* _What you have to do_
Beginning with the line that contains "Lagerausstattung", repeat each line exactly through the end of the listing below. Pictures stay out.
-.-.-
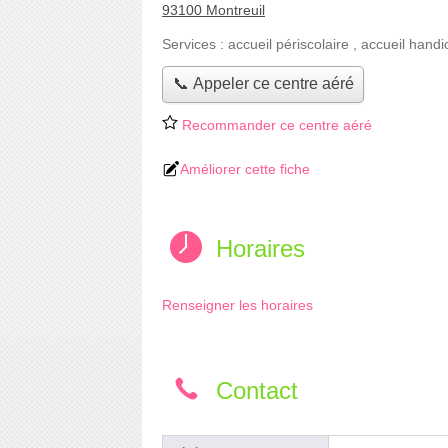
93100 Montreuil
Services :
accueil périscolaire
,
accueil handi
📞 Appeler ce centre aéré
Recommander ce centre aéré
Améliorer cette fiche
Horaires
Renseigner les horaires
Contact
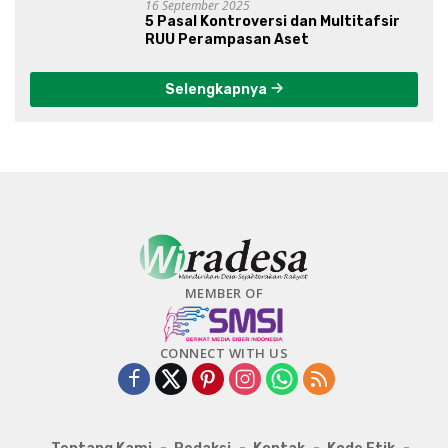
16 September 2025
5 Pasal Kontroversi dan Multitafsir
RUU Perampasan Aset
Selengkapnya
MEMBER OF
CONNECT WITH US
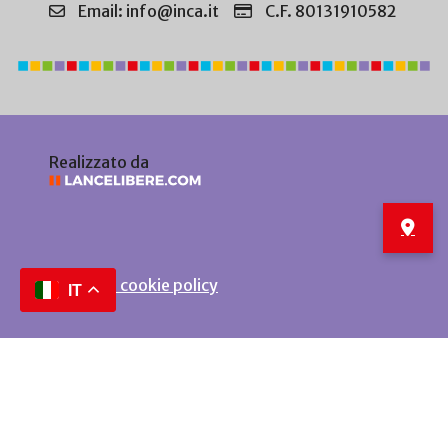
Email: info@inca.it
C.F. 80131910582
Realizzato da
Privacy e cookie policy
IT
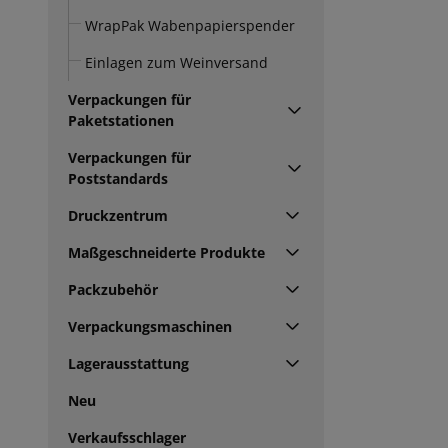
WrapPak Wabenpapierspender
Einlagen zum Weinversand
Verpackungen für
Paketstationen
Verpackungen für
Poststandards
Druckzentrum
Maßgeschneiderte Produkte
Packzubehör
Verpackungsmaschinen
Lagerausstattung
Neu
Verkaufsschlager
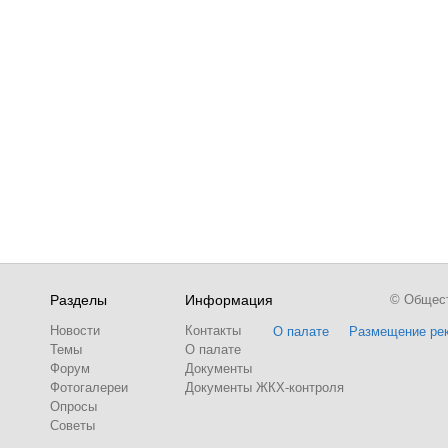
Разделы
Информация
© Обществ
Новости
Контакты
О палате
Размещение ре
Темы
О палате
Форум
Документы
Фотогалереи
Документы ЖКХ-контроля
Опросы
Советы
-.-.-
* _Solution to the problem_
Lagerausstattung
Neu
Verkaufsschlager
Разделы
Информация
© Обществ
Новости
Контакты
О палате
Размещение ре
Темы
О палате
Форум
Документы
Фотогалереи
Документы ЖКХ-контроля
Опросы
Советы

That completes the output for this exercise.